**Aufgabe 1**
Beantworten Sie anhand des Textauszugs über Hedwig Dohm folgende Fragen:
(a) Unter welchem Motto wirkte sie?
(b) Welches Theorem lehnte sie als überholt ab?
(c) Was ist laut dem Zitat der maßgebende Gesichtspunkt bei der Frauenarbeitsfrage?

**Textauszug**
In der Geschichte der Frauenbewegung in Deutschland werden ja häufig eine "bürgerliche" und eine "proletarische" Strömung unterschieden (aaO., S. 20 ff.,38 ff. bzw. 30 ff., 46 ff.), wobei es schwierig ist, Hedwig Dohm einem dieser beiden "Lager" zuzuweisen. Unter dem berühmten Motto "Menschenrecht hat kein Geschlecht!" (S. 24) wirkte sie polarisierend, weil sie eine strikte Gleichheit verfocht und das von den meisten organisierten Frauen weiter anerkannte "Ergänzungstheorem der Geschlechter" als überholt ablehnte. Ein typisches Zitat (aus: Die Arbeitsteilung zwischen Mann und Frau [1874], abgedr. in: Brinker-Gabler [Hg.], Frauenarbeit und Beruf, 1979, S. 124-133 [133]):
Der maßgebende Gesichtspunkt bei der Frauenarbeitsfrage ist nicht das Recht der Frauen, sondern der Vortheil der Männer. Man zwingt die Frauen zu Arbeiten, für die sie nicht geeignet sind und versagt ihnen diejenigen, für die sie sich ungleich besser qualificirten. Man raubt ihnen ein menschliches Anrecht, das Recht der Existenz.
Die "ehrsamen Familienhäupter und Männer", so schrieb sie halb ironisch, müssten sich aber nicht erschrecken, denn längere Zeit noch würden die Frauen ja "fortfahren euch zu beglücken und sich zu degradieren durch ihre Magdseligkeit" (ebd.)


Als zweites zum Thema Krieg- und Nachkriegsarbeit:
Wie ist es zu erklären, dass sich Frauen, die in der Kriegs- und unmittelbaren Nachkriegszeit "ihren Mann standen", oft auf die alleinige Rolle der Hausfrau und Mutter zurückdrängen ließen...?

**Aufgabe 2**
Suchen Sie in den Einträgen jede Zeile, welche die Zeichenfolge „none“ enthält, und geben Sie diese Zeilen vollständig wieder.

**Einträge**
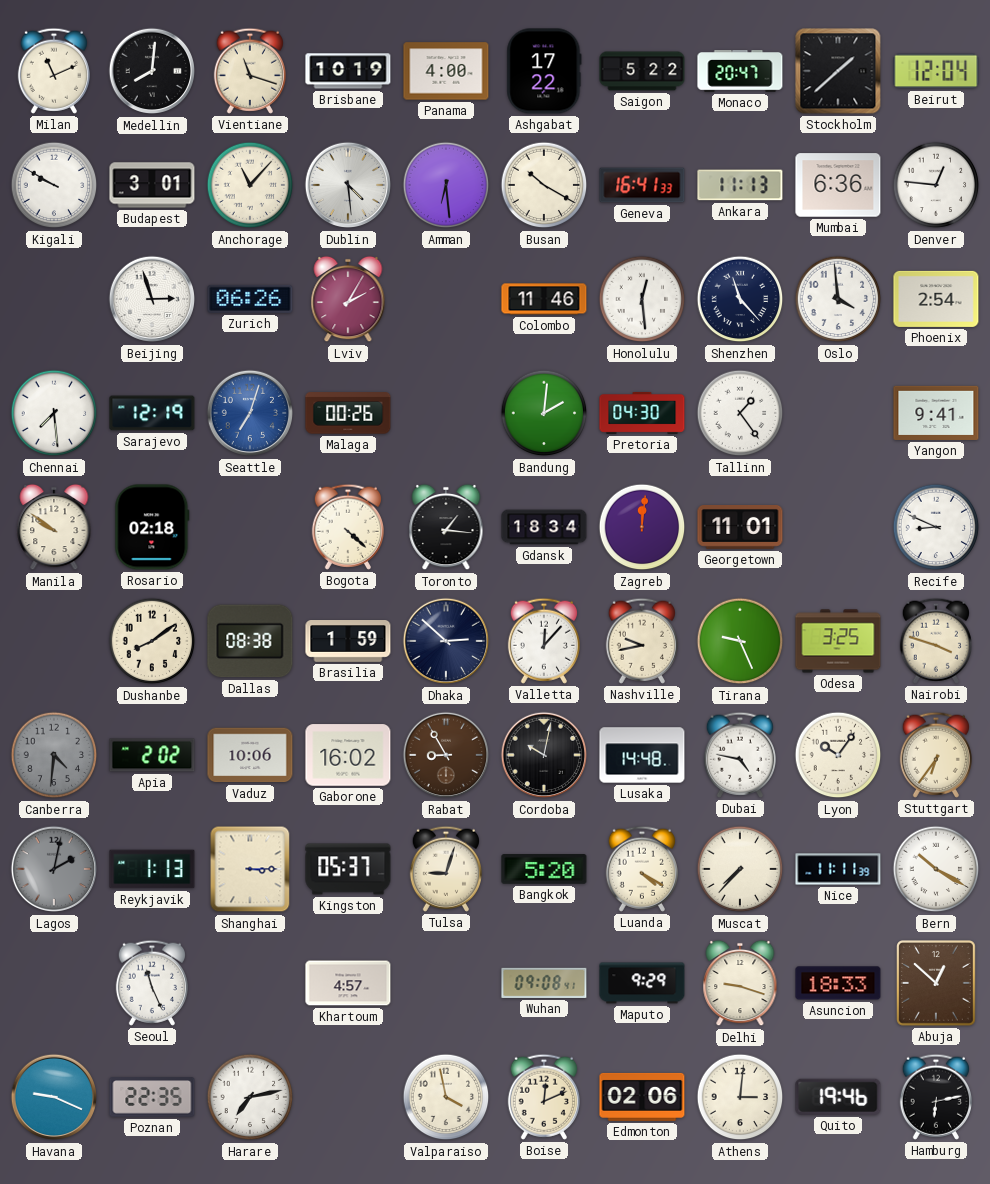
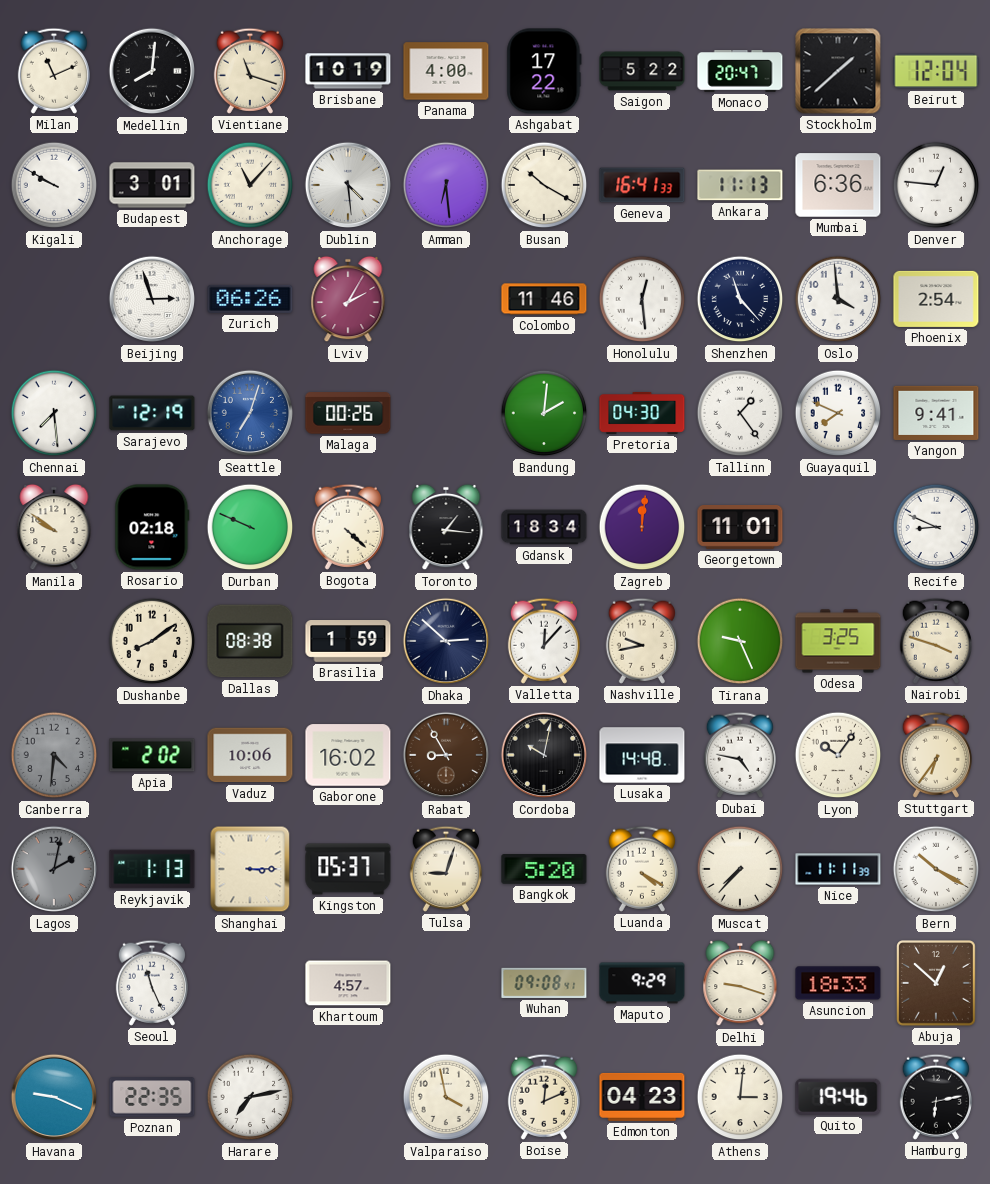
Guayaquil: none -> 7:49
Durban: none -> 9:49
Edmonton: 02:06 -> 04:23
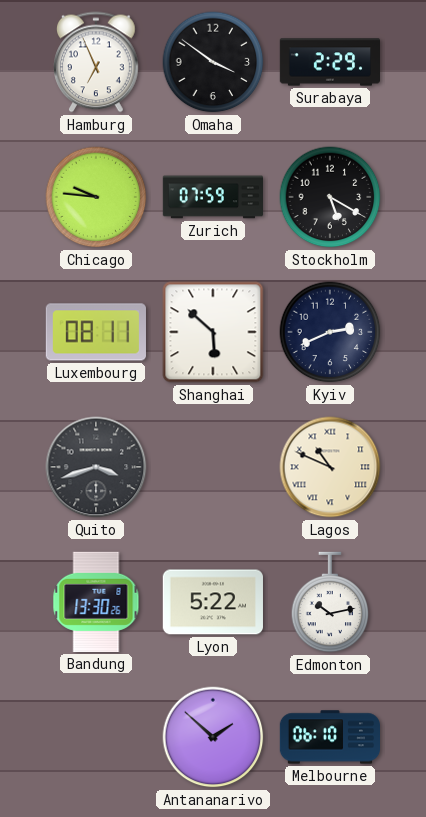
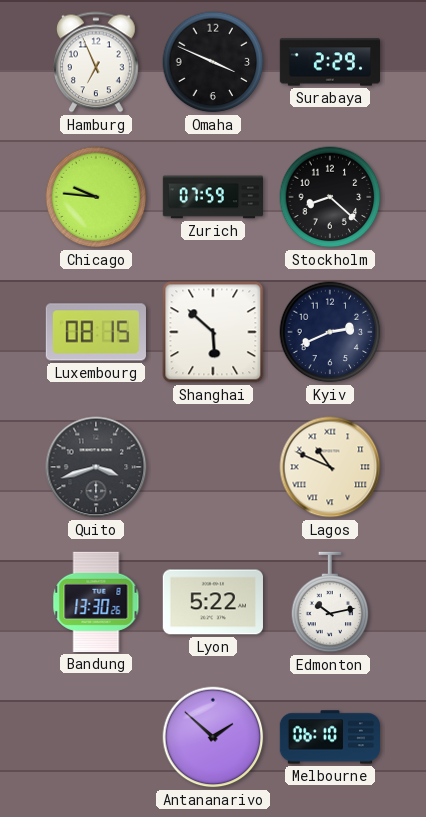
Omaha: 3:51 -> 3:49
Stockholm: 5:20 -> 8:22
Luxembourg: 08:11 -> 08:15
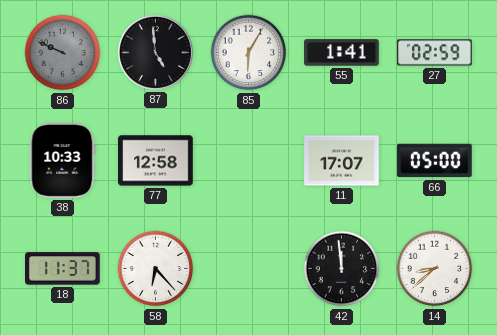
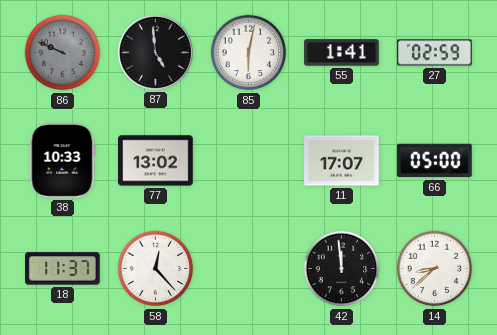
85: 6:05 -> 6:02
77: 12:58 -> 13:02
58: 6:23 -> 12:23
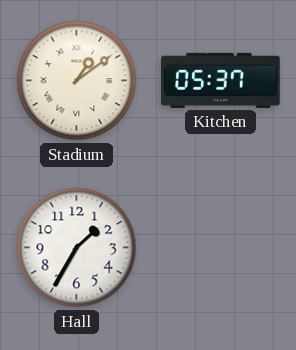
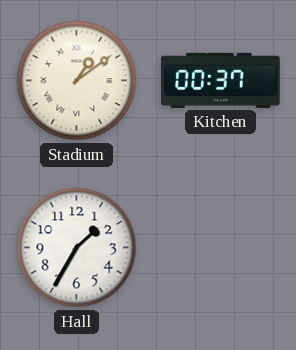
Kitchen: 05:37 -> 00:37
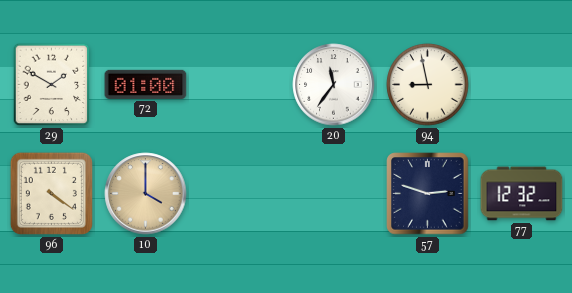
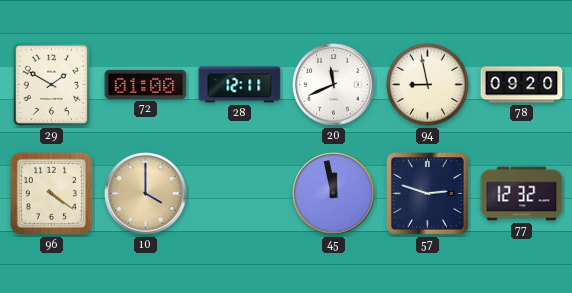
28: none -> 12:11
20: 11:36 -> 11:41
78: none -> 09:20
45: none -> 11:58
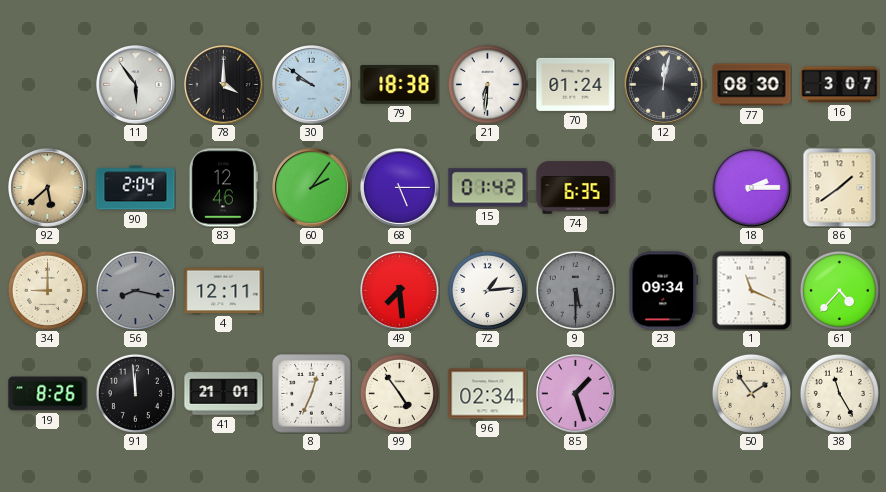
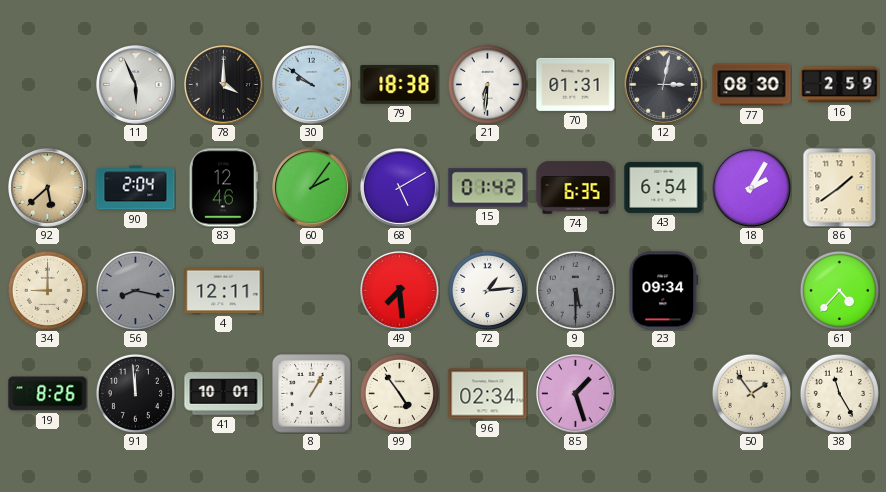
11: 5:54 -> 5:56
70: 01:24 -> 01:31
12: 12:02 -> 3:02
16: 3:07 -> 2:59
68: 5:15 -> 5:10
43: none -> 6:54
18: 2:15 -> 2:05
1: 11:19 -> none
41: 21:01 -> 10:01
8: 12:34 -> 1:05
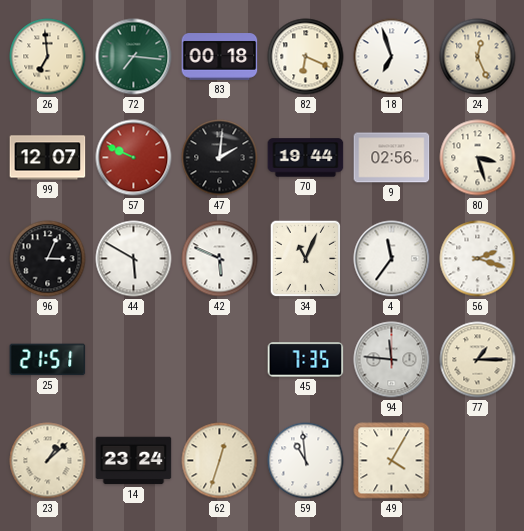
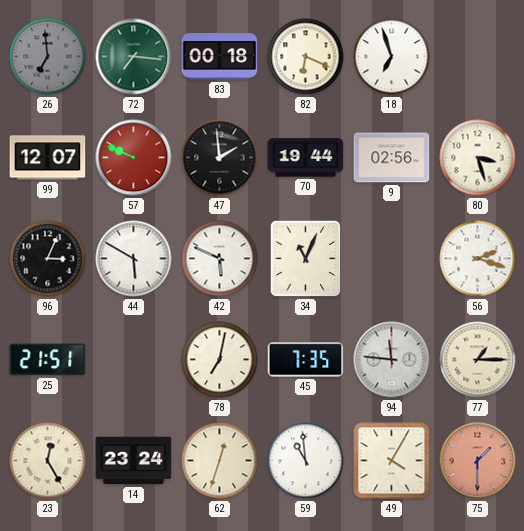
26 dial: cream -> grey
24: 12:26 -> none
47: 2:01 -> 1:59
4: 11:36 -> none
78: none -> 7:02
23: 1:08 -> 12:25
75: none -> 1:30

**Richtige Antwort 1**
(a) „Menschenrecht hat kein Geschlecht!“
(b) Das „Ergänzungstheorem der Geschlechter“.
(c) Nicht das Recht der Frauen, sondern der Vortheil der Männer.

**Richtige Antwort 2**
Guayaquil: none -> 7:49
Durban: none -> 9:49
28: none -> 12:11
78: none -> 09:20
45: none -> 11:58
43: none -> 6:54
1: 11:19 -> none
24: 12:26 -> none
4: 11:36 -> none
78: none -> 7:02
75: none -> 1:30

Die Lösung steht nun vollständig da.